The unusual rebuke Thursday by the Forum of Jewish Organization of Flanders came after the Jewish weekly Joods Actueel published a leaked email written by Johan Otte, a judicial expert of the Interfederal Centre for Equal Opportunities, or UNIA, condemning Tuesday’s conviction for incitement to violence by a criminal tribunal in Antwerp. In 2014, the man shouted anti-Semitic slogans during a protest rally in that city.
The Belgian Palestinian, according to the media in Belgium, was given a six-month suspended sentence. Two co-defendants were acquitted.

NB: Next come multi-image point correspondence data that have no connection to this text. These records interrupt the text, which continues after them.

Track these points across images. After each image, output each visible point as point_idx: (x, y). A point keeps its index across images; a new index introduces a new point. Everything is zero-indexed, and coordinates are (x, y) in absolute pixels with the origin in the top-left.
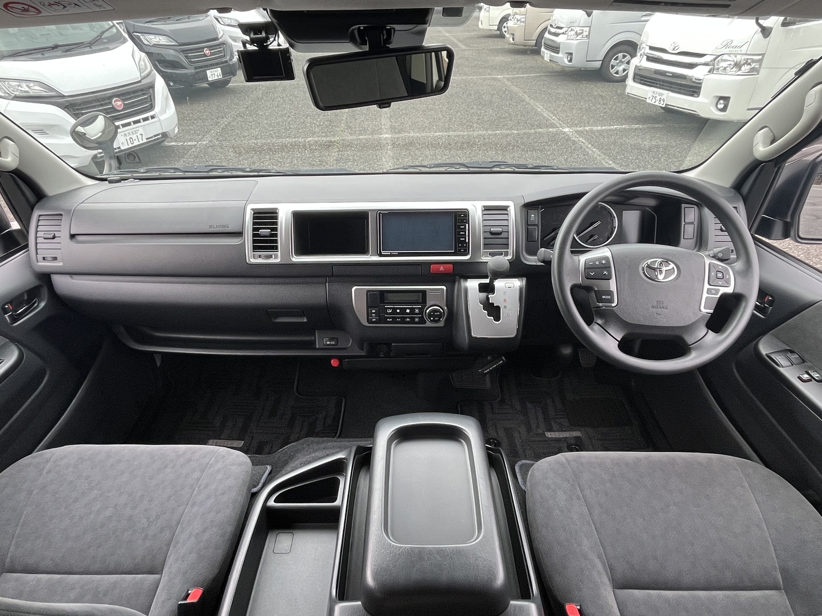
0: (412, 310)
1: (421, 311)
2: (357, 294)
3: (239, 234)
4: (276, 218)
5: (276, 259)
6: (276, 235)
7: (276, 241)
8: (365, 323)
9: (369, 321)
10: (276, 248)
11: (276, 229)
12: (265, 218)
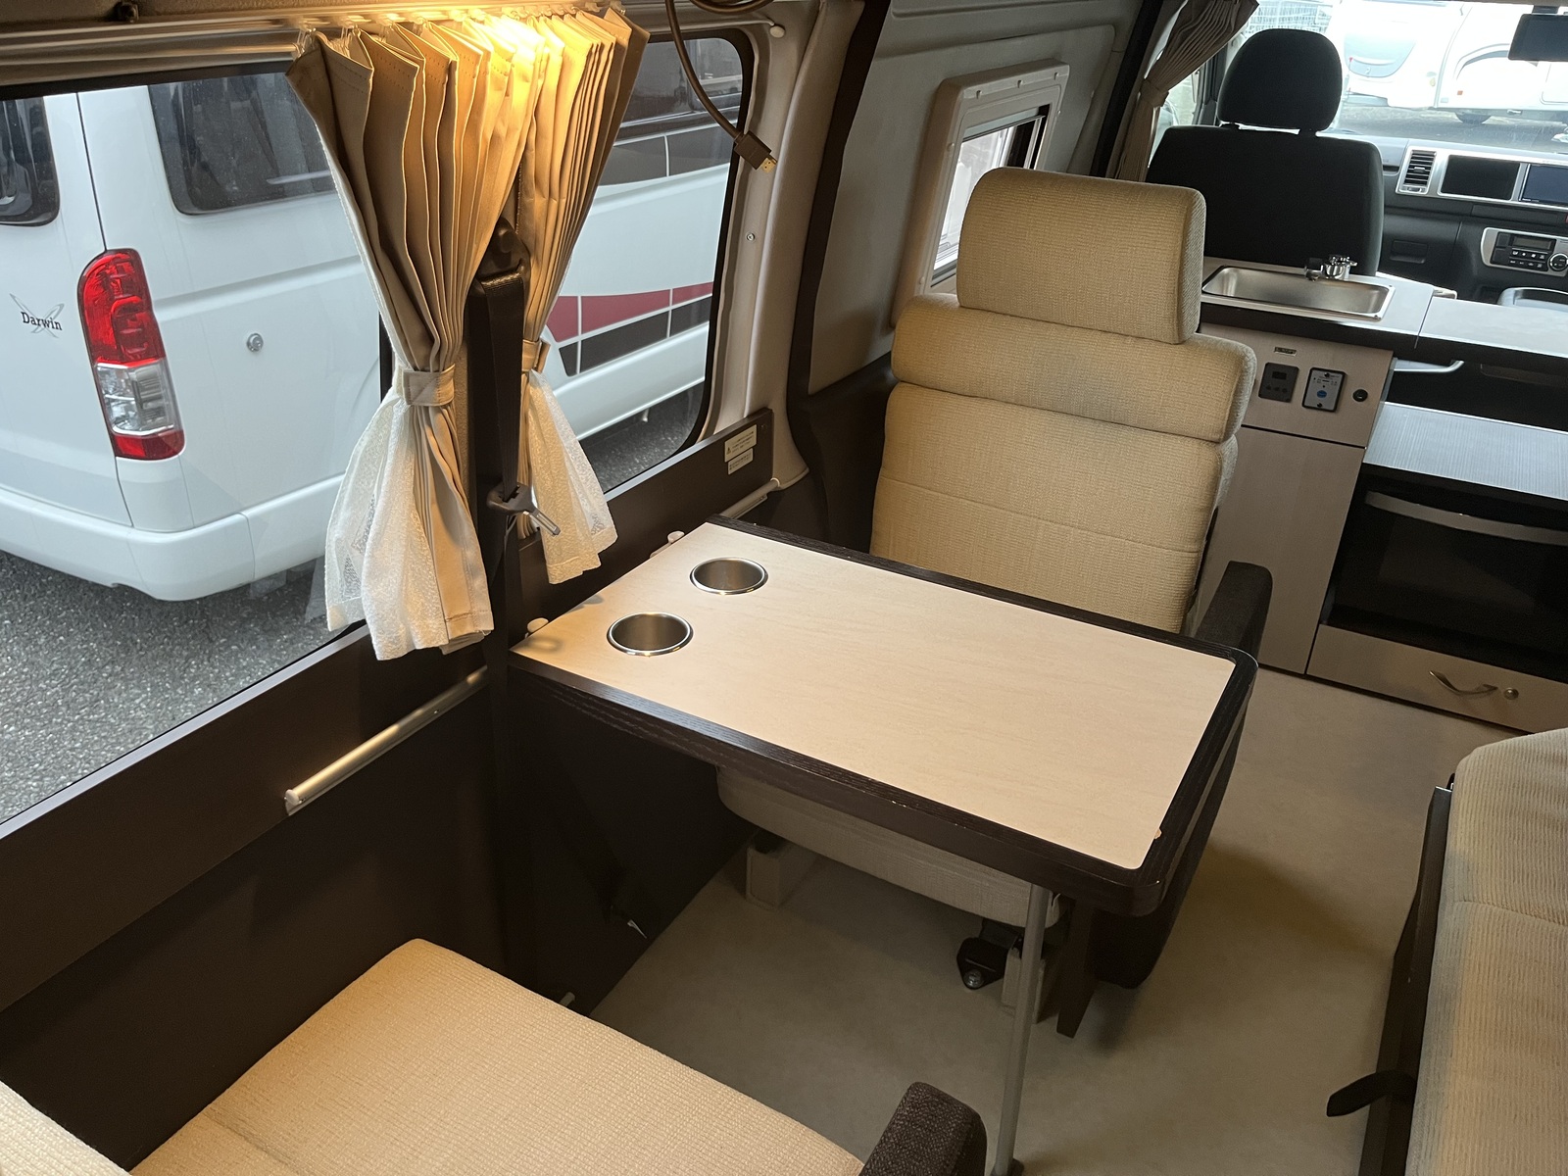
0: (1538, 255)
1: (1547, 257)
2: (1488, 237)
3: (1396, 169)
4: (1432, 159)
5: (1424, 191)
6: (1428, 173)
7: (1427, 178)
8: (1486, 261)
9: (1492, 262)
10: (1425, 184)
11: (1430, 168)
12: (1423, 160)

Otte’s rebuke called the sentence “distorted justice instead of true justice,” even though UNIA was one of two complainants who had initiated the trial. The other party was the Flemish Jewish forum.
“The email clearly illustrates that UNIA’s sympathy lies with the perpetrator over his would-be victims,” the Jewish group wrote in its statement.

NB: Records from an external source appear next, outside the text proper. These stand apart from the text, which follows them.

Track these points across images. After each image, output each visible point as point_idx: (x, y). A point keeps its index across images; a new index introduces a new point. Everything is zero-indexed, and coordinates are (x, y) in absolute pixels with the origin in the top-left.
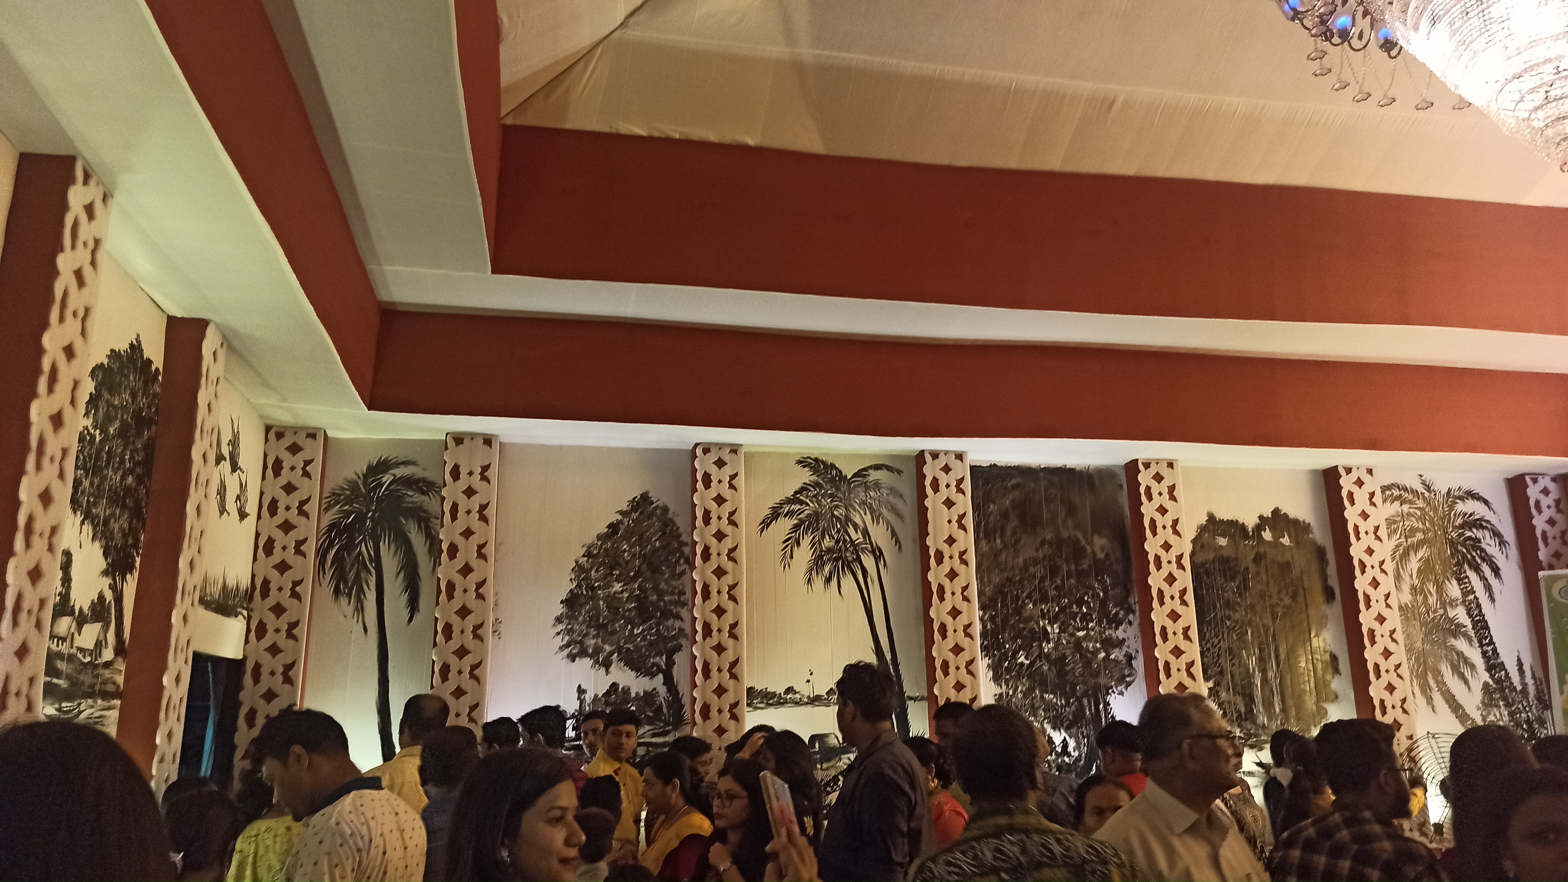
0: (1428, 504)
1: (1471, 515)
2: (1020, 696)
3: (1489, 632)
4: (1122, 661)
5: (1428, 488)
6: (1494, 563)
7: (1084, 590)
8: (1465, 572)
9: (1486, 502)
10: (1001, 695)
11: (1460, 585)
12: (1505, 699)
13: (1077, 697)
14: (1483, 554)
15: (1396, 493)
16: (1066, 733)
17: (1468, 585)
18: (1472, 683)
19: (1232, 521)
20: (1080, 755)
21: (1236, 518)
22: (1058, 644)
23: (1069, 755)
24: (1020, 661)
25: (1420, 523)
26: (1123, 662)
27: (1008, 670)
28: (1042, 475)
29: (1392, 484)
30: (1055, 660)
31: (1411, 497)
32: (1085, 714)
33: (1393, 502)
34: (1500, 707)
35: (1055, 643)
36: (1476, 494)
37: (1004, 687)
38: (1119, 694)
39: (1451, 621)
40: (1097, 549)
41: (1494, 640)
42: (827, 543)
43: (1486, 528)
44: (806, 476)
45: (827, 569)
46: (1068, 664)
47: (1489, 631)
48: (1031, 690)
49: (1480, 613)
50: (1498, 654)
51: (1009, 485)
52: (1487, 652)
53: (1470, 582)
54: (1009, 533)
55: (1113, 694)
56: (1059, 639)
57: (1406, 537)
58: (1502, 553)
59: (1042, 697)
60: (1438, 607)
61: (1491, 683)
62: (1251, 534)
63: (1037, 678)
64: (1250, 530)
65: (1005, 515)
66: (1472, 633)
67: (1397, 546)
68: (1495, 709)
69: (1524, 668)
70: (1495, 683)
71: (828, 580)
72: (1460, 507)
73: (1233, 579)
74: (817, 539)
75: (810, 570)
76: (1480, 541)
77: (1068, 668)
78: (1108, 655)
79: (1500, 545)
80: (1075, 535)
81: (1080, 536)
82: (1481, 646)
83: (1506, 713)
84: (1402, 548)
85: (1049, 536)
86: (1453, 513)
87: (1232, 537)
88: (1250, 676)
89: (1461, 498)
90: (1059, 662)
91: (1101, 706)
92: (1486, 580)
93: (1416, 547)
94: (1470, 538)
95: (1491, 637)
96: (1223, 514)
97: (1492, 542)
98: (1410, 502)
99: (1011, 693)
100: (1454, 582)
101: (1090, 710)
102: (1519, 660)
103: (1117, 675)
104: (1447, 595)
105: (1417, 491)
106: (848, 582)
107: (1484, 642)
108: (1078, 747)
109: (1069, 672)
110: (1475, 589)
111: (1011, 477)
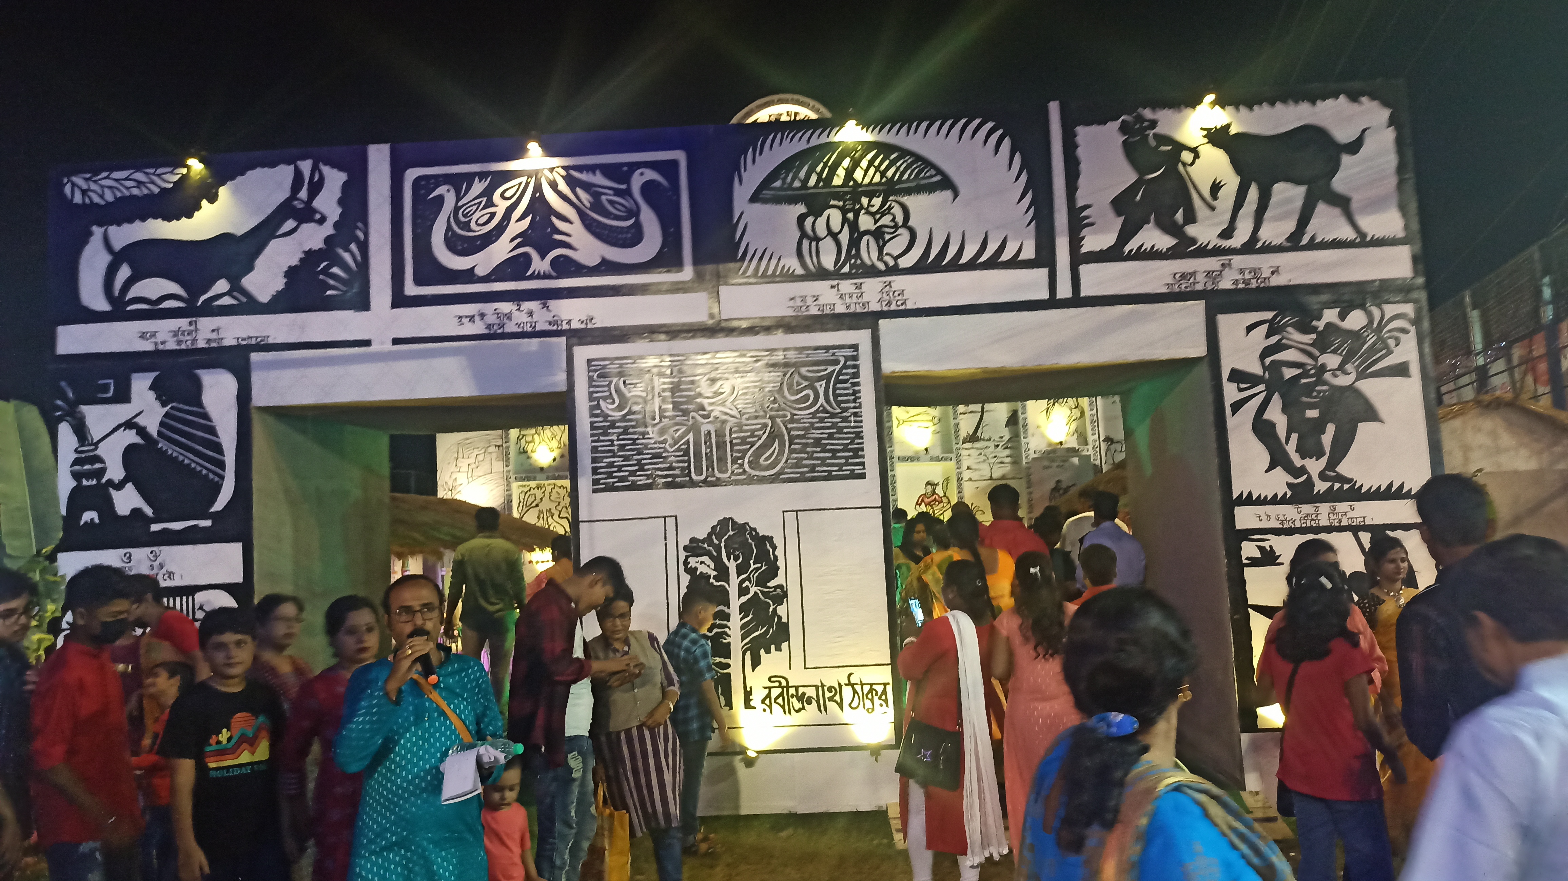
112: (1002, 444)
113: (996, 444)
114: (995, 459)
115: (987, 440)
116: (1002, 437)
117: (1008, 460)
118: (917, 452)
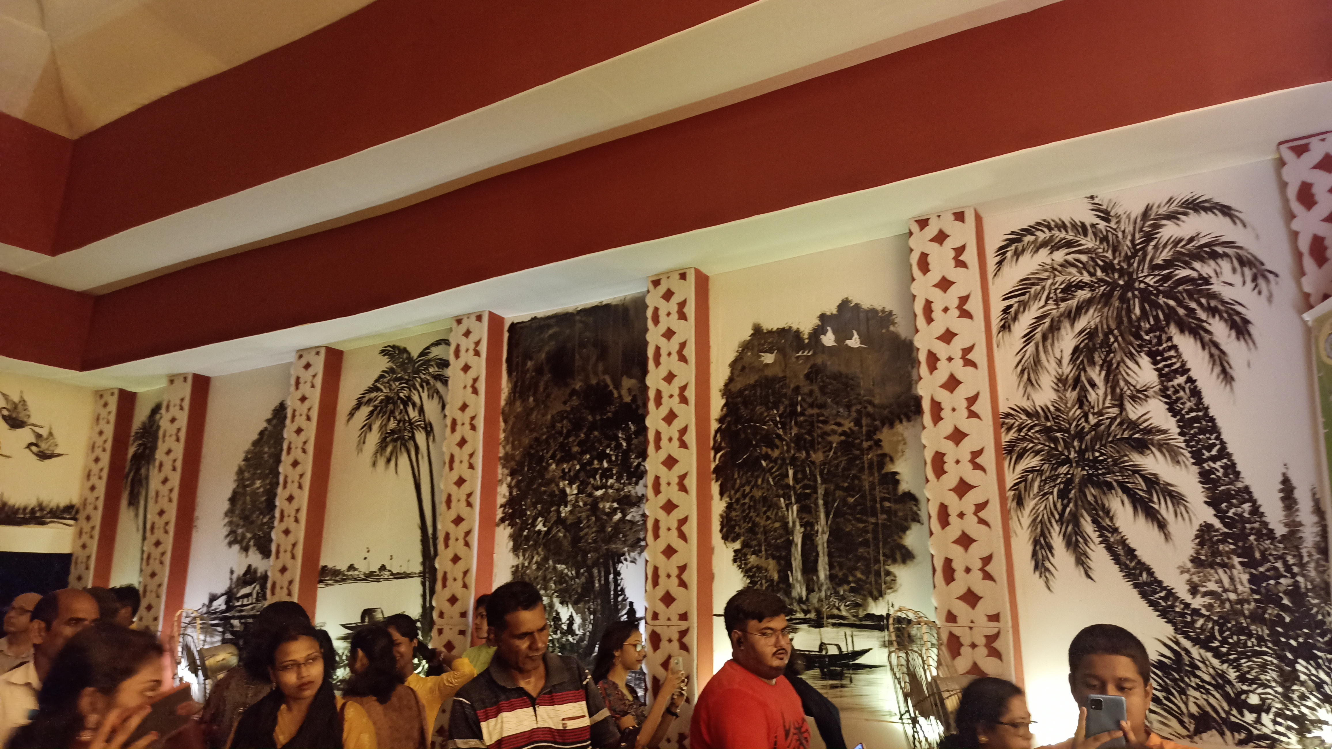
0: (1104, 239)
1: (1191, 240)
2: (534, 567)
3: (1218, 438)
4: (639, 521)
5: (1105, 215)
6: (1238, 313)
7: (606, 442)
8: (1170, 339)
9: (1226, 211)
10: (517, 566)
11: (1155, 363)
12: (1246, 553)
13: (588, 567)
14: (1213, 303)
15: (1042, 236)
16: (573, 607)
17: (1174, 360)
18: (1174, 525)
19: (783, 329)
20: (584, 634)
21: (789, 324)
22: (575, 506)
23: (573, 633)
24: (537, 528)
25: (1085, 274)
26: (639, 523)
27: (527, 538)
28: (578, 318)
29: (1038, 224)
30: (571, 525)
31: (1070, 236)
32: (593, 585)
33: (1037, 251)
34: (1233, 567)
35: (573, 505)
36: (1205, 201)
37: (521, 558)
38: (632, 562)
39: (1133, 425)
40: (624, 392)
41: (1230, 450)
42: (392, 425)
43: (1226, 255)
44: (384, 363)
45: (389, 449)
46: (582, 529)
47: (1219, 434)
48: (545, 560)
49: (1200, 405)
50: (1238, 473)
51: (546, 336)
52: (1212, 471)
53: (1179, 356)
54: (541, 389)
55: (624, 562)
56: (577, 501)
57: (1057, 303)
58: (1260, 293)
59: (555, 568)
60: (1107, 405)
61: (1217, 524)
62: (806, 341)
63: (552, 547)
64: (806, 336)
65: (539, 371)
66: (1179, 441)
67: (1040, 319)
68: (1220, 571)
69: (1297, 494)
70: (1226, 525)
71: (389, 461)
72: (1169, 231)
73: (776, 406)
74: (384, 423)
75: (376, 453)
76: (1207, 281)
77: (582, 534)
78: (624, 515)
79: (1254, 279)
80: (604, 380)
81: (608, 380)
82: (1198, 460)
83: (1245, 577)
84: (1048, 320)
85: (578, 385)
86: (1153, 243)
87: (782, 352)
88: (788, 531)
89: (1171, 216)
90: (573, 527)
91: (611, 576)
92: (1216, 345)
93: (1073, 316)
94: (1186, 280)
95: (1223, 443)
96: (772, 323)
97: (1237, 279)
98: (1069, 244)
99: (526, 564)
100: (1145, 360)
101: (600, 581)
102: (1286, 481)
103: (631, 539)
104: (1127, 382)
105: (1083, 224)
106: (403, 460)
107: (1207, 454)
108: (583, 625)
109: (582, 538)
110: (1188, 366)
111: (549, 326)
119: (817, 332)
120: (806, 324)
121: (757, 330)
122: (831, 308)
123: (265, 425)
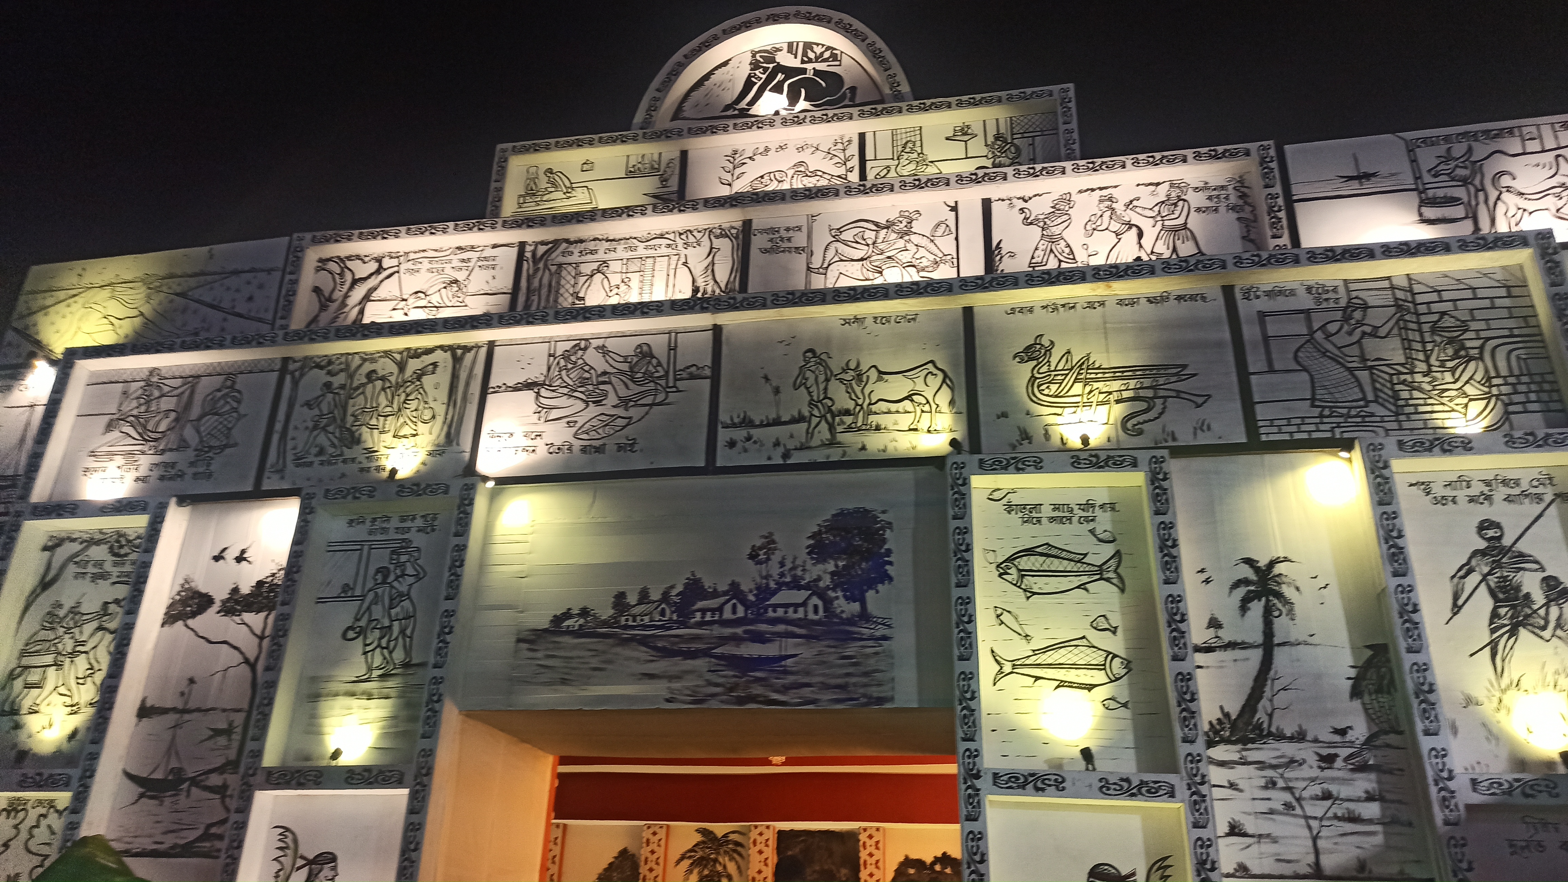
19: (918, 860)
21: (921, 858)
44: (700, 840)
51: (800, 841)
64: (928, 865)
65: (795, 856)
74: (701, 871)
81: (833, 868)
87: (917, 869)
96: (913, 857)
112: (1344, 752)
113: (1325, 752)
114: (1329, 803)
115: (1291, 739)
116: (1342, 732)
117: (1372, 810)
118: (1058, 764)
119: (933, 863)
120: (929, 860)
121: (907, 858)
122: (939, 855)
123: (613, 860)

According to the Gazet van Antwerpen daily, the defendant, who is appealing his sentence, shouted about Khaybar – a place in modern-day Saudi Arabia where in the seventh-century, Muslims massacred and expelled Jews. According to Joods Actueel, the defendant also shouted about slaughtering Jews.
Joods Actueel editor-in-chief Michael Freilich said the case was the latest in a list of failures to confront anti-Semitism by the Belgian state authority for fighting racism. He added UNIA’s track record suggests “it is only paying lip service” to the fight against anti-Semitism when in reality it fails to act on this type of racism as vigorously as it confronts other forms of xenophobia.
UNIA’s press service did not reply to requests for comment by JTA and Joods Actueel.
On Friday, Liesbeth Homans, the minister in charge of equal opportunities within the government of the Flemish Region — one of three entities that make up the federal Belgian state — called for a review of UNIA activities in light of the Joods Actueel report.
In 2011, a police superintendent, David Vroome, told Joods Actueel that an employee of UNIA’s predecessor said that Jews “think they can get away with everything because they have money, financial power but also because they keep triggering our guilt over the Holocaust.” The predecessor group defended the employee and accused the officer of a “dishonest account.”